In the search for life beyond our planet, scientists have long believed that finding planets within the so-called “goldilocks” zone of their star is the key. This roughly-defined habitable zone is neither too hot nor too cold, and if life as we know it exists elsewhere in the universe, there’s a good chance we’ll find it on a planet in that particular area. However, a new discovery of super-salty subglacial lakes in the Canadian Arctic is giving scientists hope that some very cold planets could still harbor life.
Subglacial lakes are nothing new, and researchers know of hundreds already. However, most of the those lakes, which exist below a thick layer of ice that covers and protects them, are fresh water. On a particularly cold planet, or even some of the moons in our own Solar System, lakes like that would have little chance of existing, but a saline-saturated lake could potentially remain liquid even in the face of incredibly low temperatures.
“We weren’t looking for subglacial lakes. The ice is frozen to the ground underneath that part of the Devon Ice Cap, so we didn’t expect to find liquid water,” Anja Rutishauser of the University of Alberta, lead author of the study which was published in Science Advances, explains.”We saw these radar signatures telling us there’s water, but we thought it was impossible that there could be liquid water underneath this ice, where it is below -10C.”
But the lakes are indeed there, and they only exist because of their incredibly high saline content that prevents them from freezing despite the frigid environment.
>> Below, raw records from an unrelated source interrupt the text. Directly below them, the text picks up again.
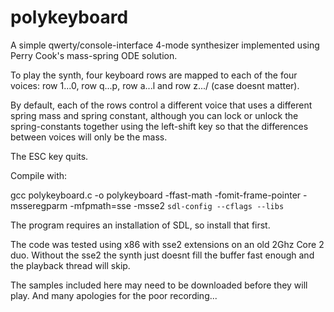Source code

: polykeyboard
============

A simple qwerty/console-interface 4-mode synthesizer implemented using Perry Cook's mass-spring ODE solution.

To play the synth, four keyboard rows are mapped to each of the four voices: row 1...0, row q...p, row a...l and row z.../ (case doesnt matter).

By default, each of the rows control a different voice that uses a different spring mass and spring constant, although you can lock or unlock the spring-constants together using the left-shift key so that the differences between voices will only be the mass.

The ESC key quits.

Compile with:

gcc polykeyboard.c -o polykeyboard -ffast-math -fomit-frame-pointer -msseregparm -mfpmath=sse -msse2 `sdl-config --cflags --libs`

The program requires an installation of SDL, so install that first.

The code was tested using x86 with sse2 extensions on an old 2Ghz Core 2 duo. Without the sse2 the synth just doesnt fill the buffer fast enough and the playback thread will skip.

The samples included here may need to be downloaded before they will play. And many apologies for the poor recording...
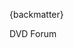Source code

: 
{backmatter}

<reference anchor="DVD-Video" target="http://www.dvdforum.org/">
  <front>
    <title>DVD-Books: Part 3 DVD-Video Book</title>
    <author>
      <organization>DVD Forum</organization>
    </author>
    <date month="November" year="1995" />
  </front>
</reference>
<reference anchor="Matroska">
  <front>
    <title>Media Container Specifications</title>
    <author initials="S." surname="Lhomme" fullname="Steve Lhomme"> </author>
    <author initials="M." surname="Bunkus" fullname="Moritz Bunkus"> </author>
    <author initials="D." surname="Rice" fullname="Dave Rice"> </author>
    <date month="May" day="1" year="2022"/>
  </front>
  <seriesInfo name="Internet-Draft" value="draft-ietf-cellar-matroska-10"/>
</reference>
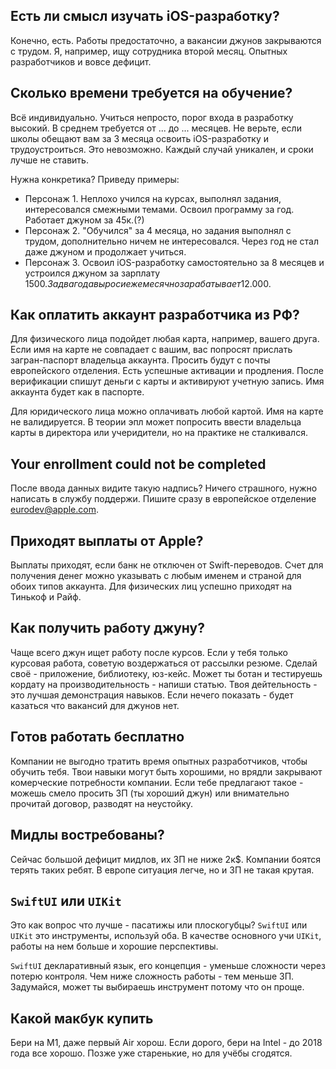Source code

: ## Есть ли смысл изучать iOS-разработку?

Конечно, есть. Работы предостаточно, а вакансии джунов закрываются с трудом. Я, например, ищу сотрудника второй месяц. Опытных разработчиков и вовсе дефицит.

## Сколько времени требуется на обучение? 

Всё индивидуально. Учиться непросто, порог входа в разработку высокий. В среднем требуется от ... до ... месяцев. Не верьте, если школы обещают вам за 3 месяца освоить iOS-разработку и трудоустроиться. Это невозможно. Каждый случай уникален, и сроки лучше не ставить.

Нужна конкретика? Приведу примеры:
- Персонаж 1. Неплохо учился на курсах, выполнял задания, интересовался смежными темами. Освоил программу за год. Работает джуном за 45к.(?) 
- Персонаж 2. "Обучился" за 4 месяца, но задания выполнял с трудом, дополнительно ничем не интересовался. Через год не стал даже джуном и продолжает учиться.
- Персонаж 3. Освоил iOS-разработку самостоятельно за 8 месяцев и устроился джуном за зарплату 1500$. За два года вырос и  ежемесячно зарабатывает 12.000$.

## Как оплатить аккаунт разработчика из РФ?

Для физического лица подойдет любая карта, например, вашего друга. Если имя на карте не совпадает с вашим, вас попросят прислать загран-паспорт владельца аккаунта. Просить будут с почты европейского отделения. Есть успешные активации и продления. После верификации спишут деньги с карты и активируют учетную запись. Имя аккаунта будет как в паспорте.

Для юридического лица можно оплачивать любой картой. Имя на карте не валидируется. В теории эпл может попросить ввести владельца карты в директора или учеридители, но на практике не сталкивался.

## Your enrollment could not be completed

После ввода данных видите такую надпись? Ничего страшного, нужно написать в службу поддержи. Пишите сразу в европейское отделение eurodev@apple.com.

## Приходят выплаты от Apple?

Выплаты приходят, если банк не отключен от Swift-переводов. Счет для получения денег можно указывать с любым именем и страной для обоих типов аккаунта. Для физических лиц успешно приходят на Тинькоф и Райф.

## Как получить работу джуну?

Чаще всего джун ищет работу после курсов. Если у тебя только курсовая работа, советую воздержаться от рассылки резюме. Сделай своё - приложение, библиотеку, юз-кейс. Может ты ботан и тестируешь кордату на производительность - напиши статью. Твоя дейтельность - это лучшая демонстрация навыков. Если нечего показать - будет казаться что вакансий для джунов нет.

## Готов работать бесплатно

Компании не выгодно тратить время опытных разработчиков, чтобы обучить тебя. Твои навыки могут быть хорошими, но врядли закрывают комерческие потребности компании. Если тебе предлагают такое - можешь смело просить ЗП (ты хороший джун) или внимательно прочитай договор, разводят на неустойку.

## Мидлы востребованы?

Сейчас большой дефицит мидлов, их ЗП не ниже 2к$. Компании боятся терять таких ребят. В европе ситуация легче, но и ЗП не такая крутая. 

## `SwiftUI` или `UIKit`

Это как вопрос что лучше - пасатижы или плоскогубцы? `SwiftUI` или `UIKit` это инструменты, используй оба. В качестве основного учи `UIKit`, работы на нем больше и хорошие перспективы. 

`SwiftUI` декларативный язык, его концепция - уменьше сложности через потерю контроля. Чем ниже сложность работы - тем меньше ЗП. Задумайся, может ты выбираешь инструмент потому что он проще.

## Какой макбук купить

Бери на M1, даже первый Air хорош. Если дорого, бери на Intel - до 2018 года все хорошо. Позже уже старенькие, но для учёбы сгодятся.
The implications are far-reaching, especially if the hidden salt lakes are hosting microbial life. Many moons in our Solar System are covered in a thick crust of ice, and while we already know that many contain massive oceans beneath their surfaces, the possibility that others could also be hiding frigid lakes is yet another place scientists could discover extraterrestrial life in some form.
Mankind has yet to discover evidence that we are indeed not alone in the universe, and though it’s tempting to imagine an intelligent (and hopefully docile) alien race will reach out to us, it’s much more likely that our first contact with extraterrestrial life will happen under a microscope. Now, it seems, it may also come from a very cold, wet place.